Un peu plus loin, Cassien évoque le cas particulier du pécheur. Il fait un rapprochement entre le fait de commettre des péchés et la possession. Le diable a un pouvoir sur l'esprit : l'aveugler, susciter des illusions, l'endormir. La vigilance de l'esprit éteinte, le diable s'installe dans le corps du pécheur qui est alors comme un possédé. Ce rapprochement saisissant entre le "simple" pécheur et le démoniaque connaît une véritable fortune dans les sermons du XIIIe siècle, nous y reviendrons 81 . Cassien offre ensuite une typologie des démons en précisant les actions qu'ils accomplissent dans les corps. Leur existence et leur aptitude à profiter des faiblesses des hommes sont des éléments fondamentaux de la possession.
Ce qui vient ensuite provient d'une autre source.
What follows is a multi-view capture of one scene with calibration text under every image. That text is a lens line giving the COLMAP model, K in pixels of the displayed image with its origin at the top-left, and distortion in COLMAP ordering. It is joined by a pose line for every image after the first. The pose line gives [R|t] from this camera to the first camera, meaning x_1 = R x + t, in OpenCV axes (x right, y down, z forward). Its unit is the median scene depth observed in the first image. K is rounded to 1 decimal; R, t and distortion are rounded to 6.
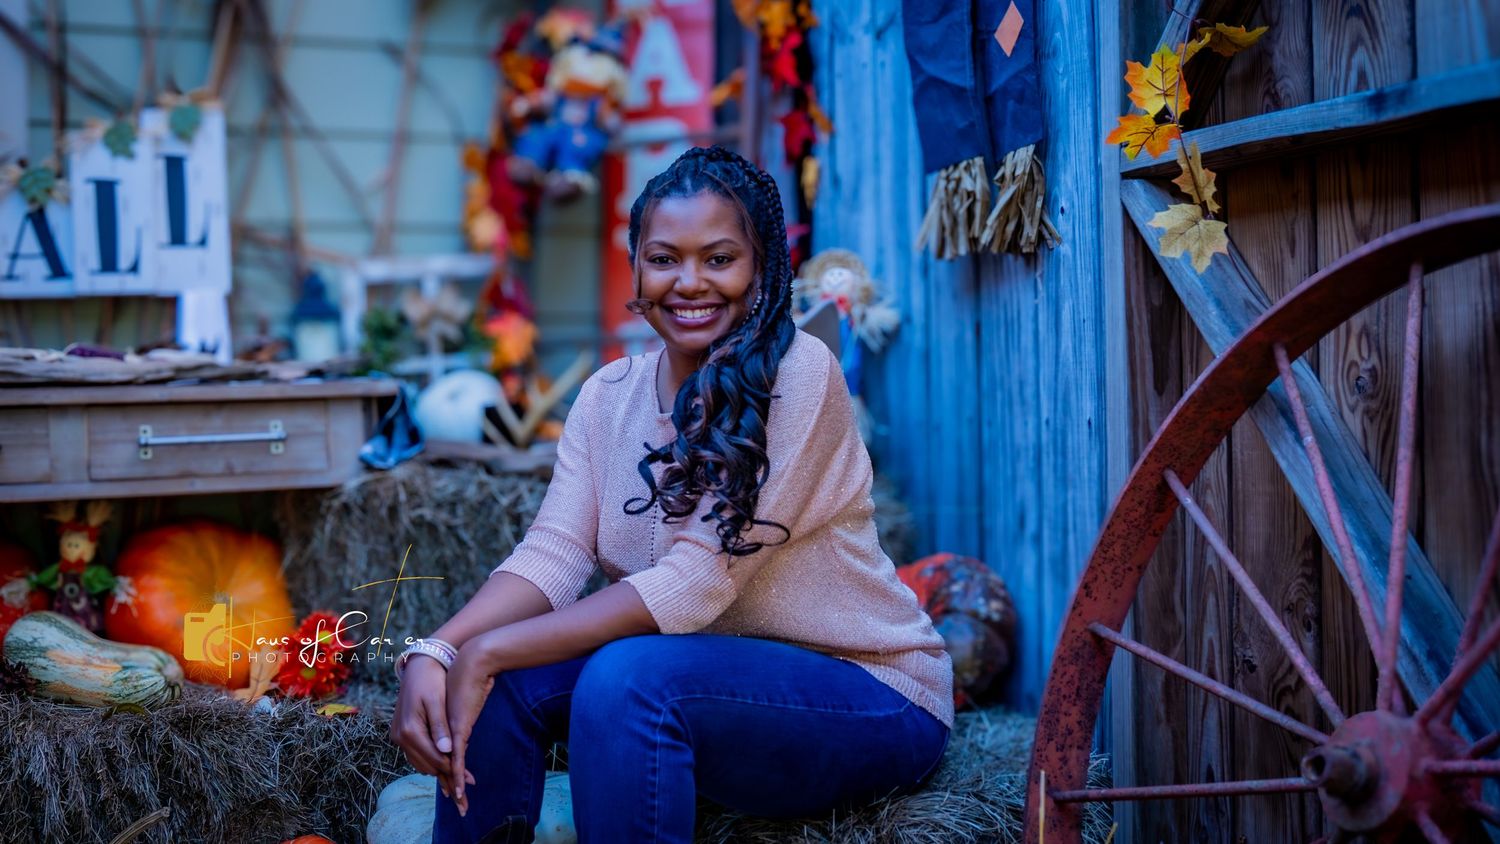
lens RADIAL K [[1538.8, 0, 717.4], [0, 1538.8, 476.5], [0, 0, 1]] dist [-0.137506, 0.000000]
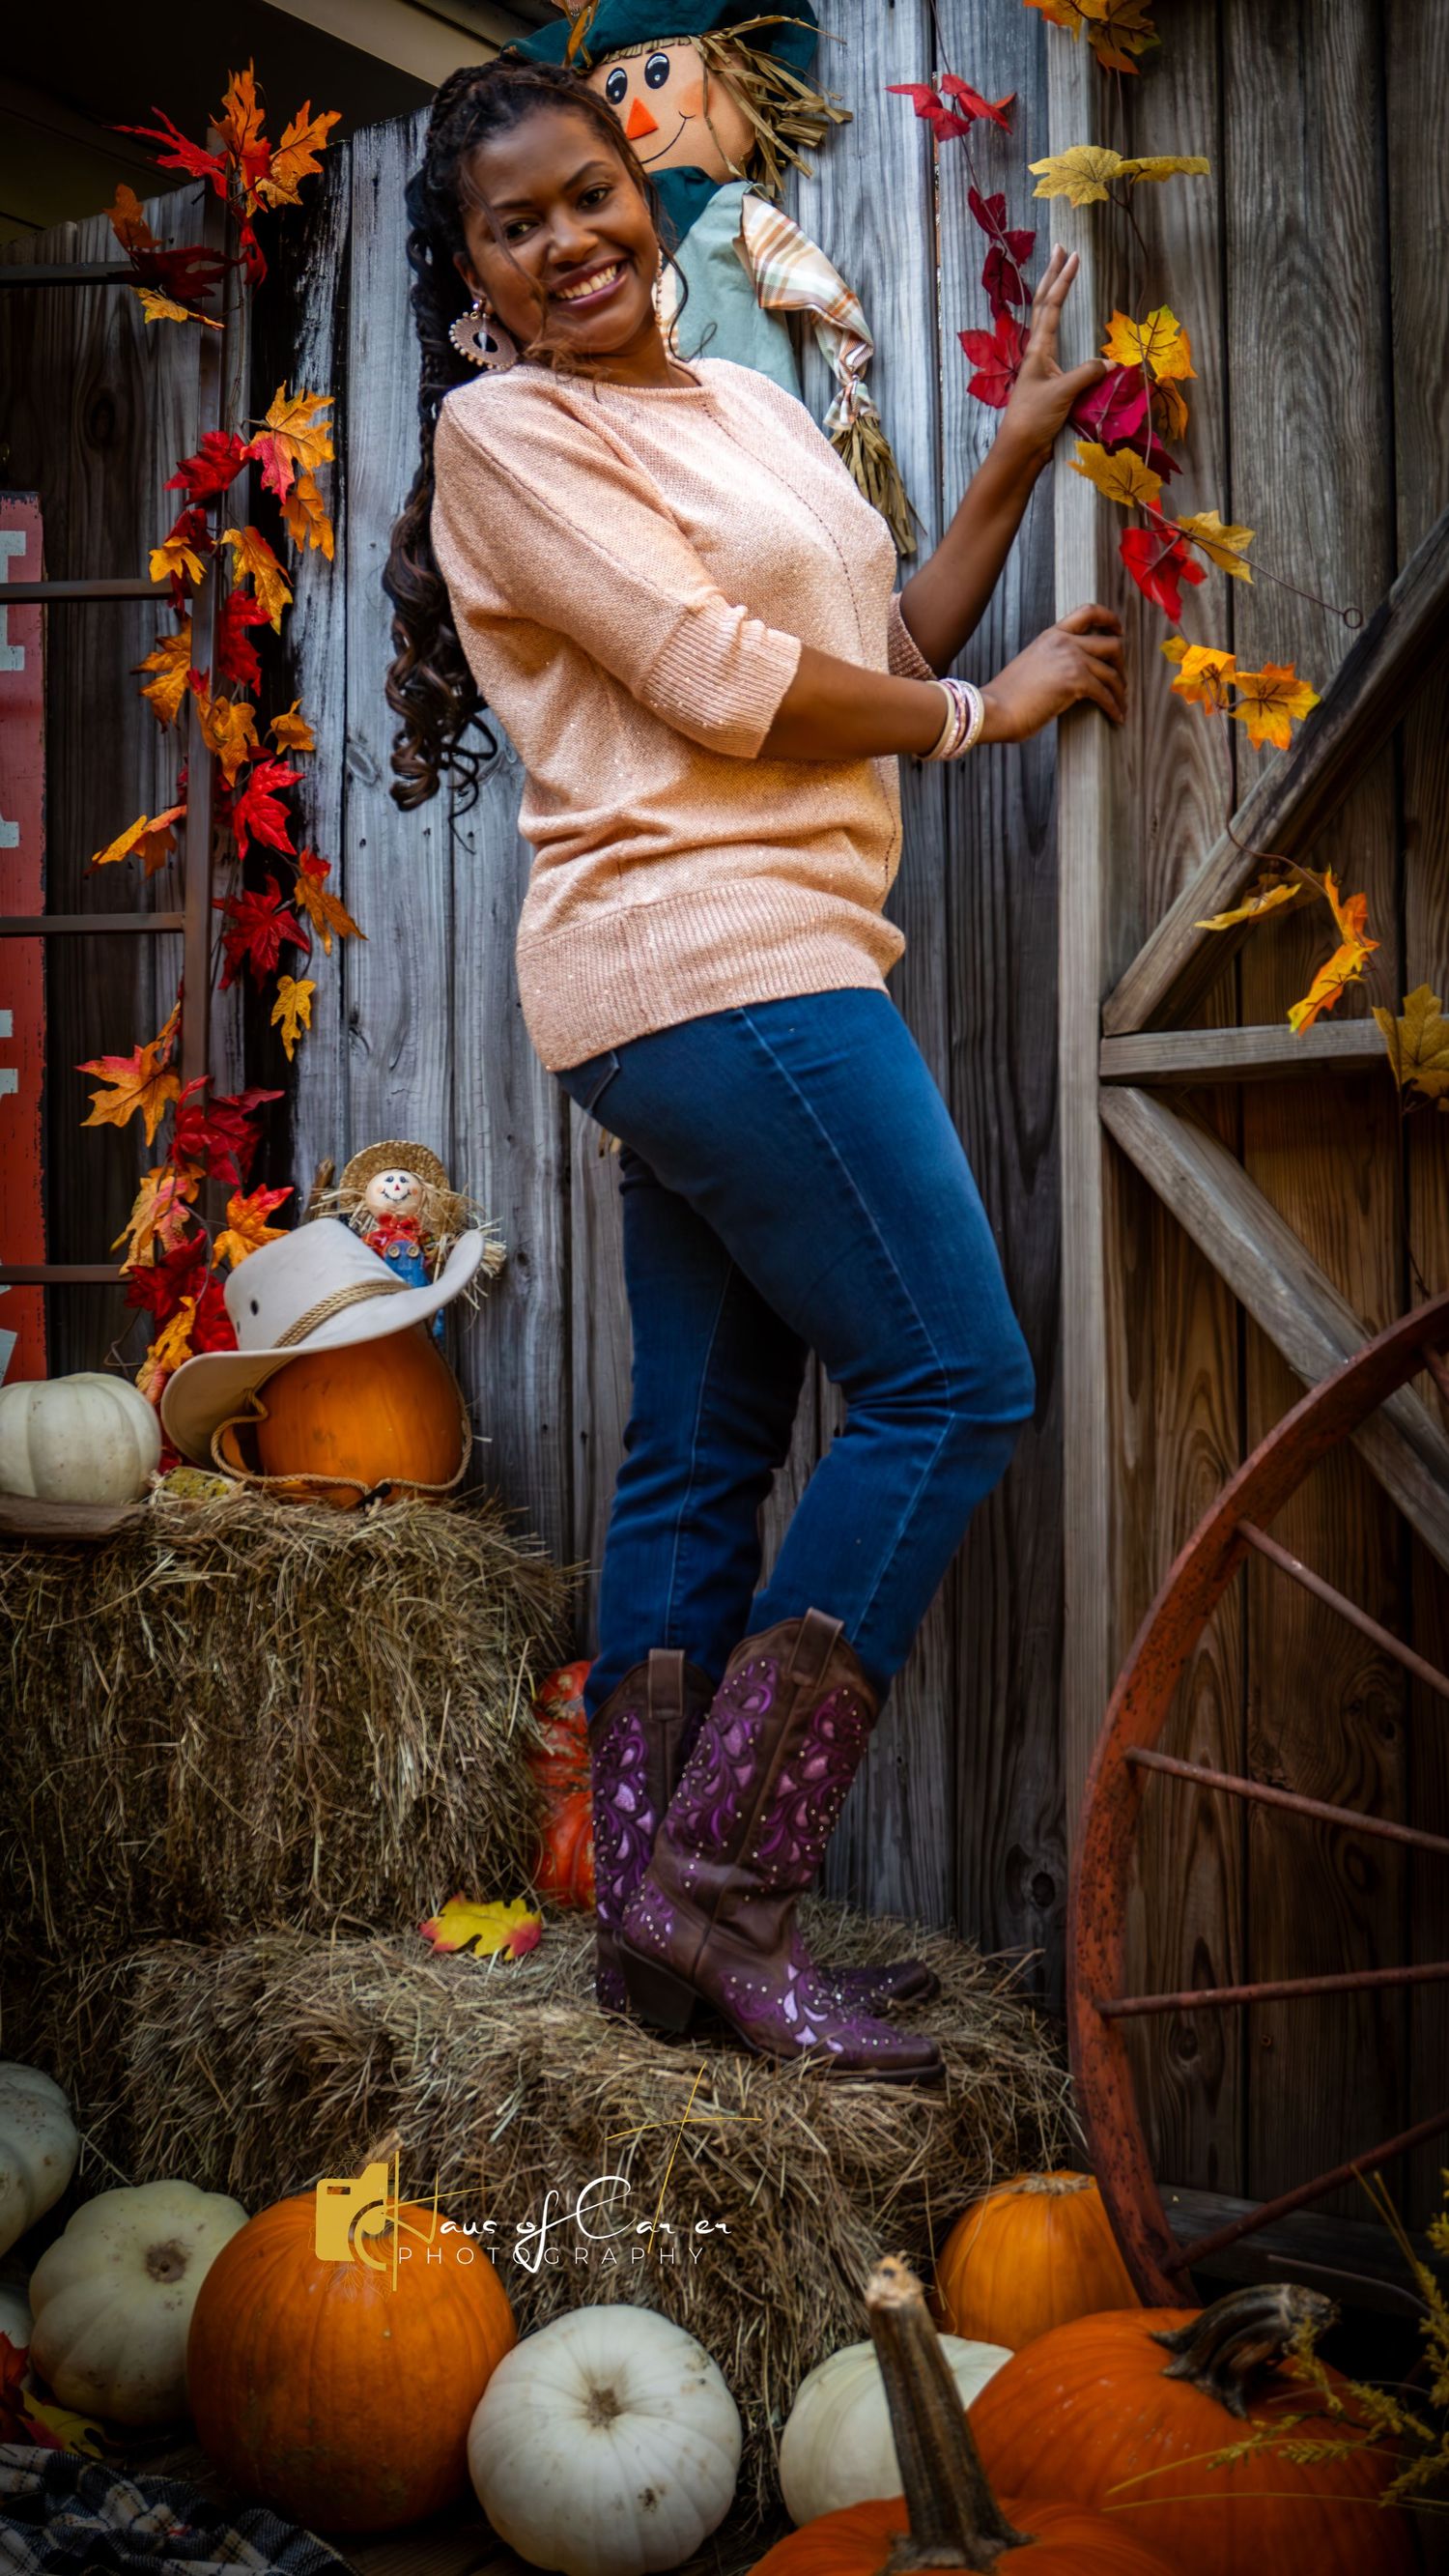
lens RADIAL K [[2642.3, 0, 700.1], [0, 2642.3, 1401.8], [0, 0, 1]] dist [-0.137506, 0.000000]
pose [[0.871862, -0.003826, 0.489737, -0.476080], [0.014045, 0.999754, -0.017193, -0.038334], [-0.489551, 0.021869, 0.871700, 0.069774]]
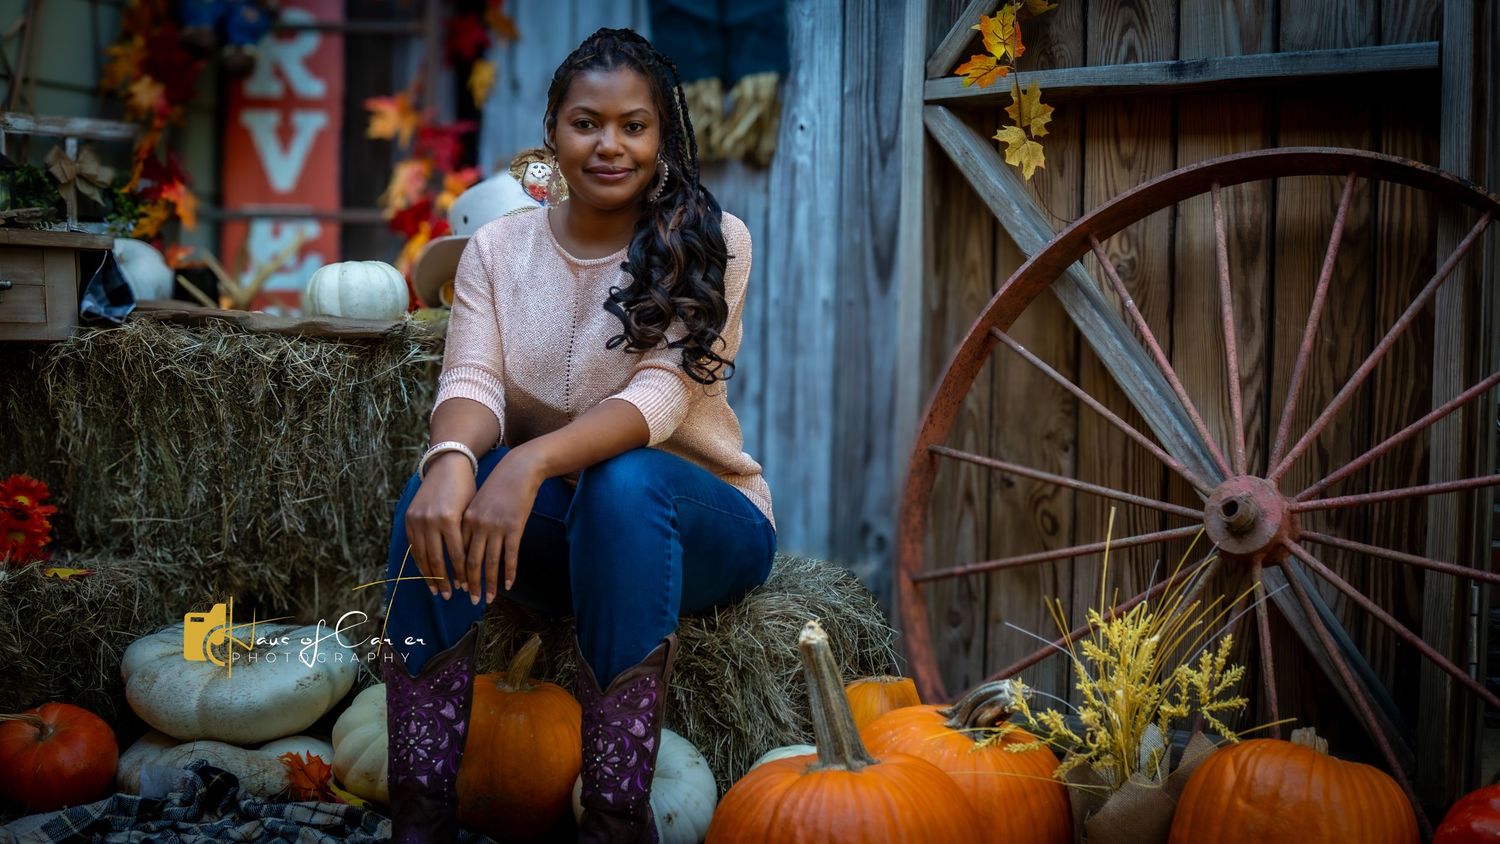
lens RADIAL K [[1538.8, 0, 730.0], [0, 1538.8, 484.9], [0, 0, 1]] dist [-0.137506, 0.000000]
pose [[0.850781, 0.001250, 0.525519, -0.561758], [-0.016594, 0.999562, 0.024486, 0.098493], [-0.525259, -0.029553, 0.850429, -0.015892]]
‘"Quelques uns que le populaire appelle 'vagabonds' sont trompeurs et bouffons. Ils se tiennent assidûment en des endroits déterminés ou sur les chemins. Mais ils n'aiment pas à tourmenter les passants qu'ils réussissent à tromper ; contents de rire et de se moquer, ils s'appliquent à fatiguer plutôt qu'à nuire. Certains s'occupent à causer des cauchemars aux humains durant les nuits sans leur faire aucun mal. Mais il en est d'autres particulièrement furieux et cruels. Non contents de déchirer atrocement ceux qu'ils possèdent, ils se jettent sur tous ceux qui passent, même au loin, pour leur infliger les traitements les plus sauvages (…). Nous en voyons d'autres, vulgairement appelés Bacuces, gonfler d'un vain orgueil ceux dont ils se sont emparés (…)" 82

Les démons sont d'une grande diversité, parfois comiques et inoffensifs, ils ont aussi un pouvoir sur les hommes, et sont doués, pour les tromper, et pour les soumettre à leurs ordres. Ces pages sont, au début du Ve siècle, décisives pour la construction de la conception médiévale de la possession. Tout est déjà dit sur la place du corps dans ce processus, sur la passivité de l'âme et sur l'incapacité du diable à s'en rendre maître.

Notes
78.

Jean Cassien, Conférences I-VII, éd. Dom E. Pichery, chapitre VII : "De la mobilité de l'âme et des esprits du mal", SC 42, 1955, citations extraites des p. 244-277.

79.

Jean Cassien, Conférences I-VII, op. cit., p. 255-257

80.

Jean Cassien, Conférences I-VII, op. cit., p. 267.

81.

Voir le chapitre VII.

82.

Jean Cassien, Conférences I-VII, op. cit., p. 273 et suiv.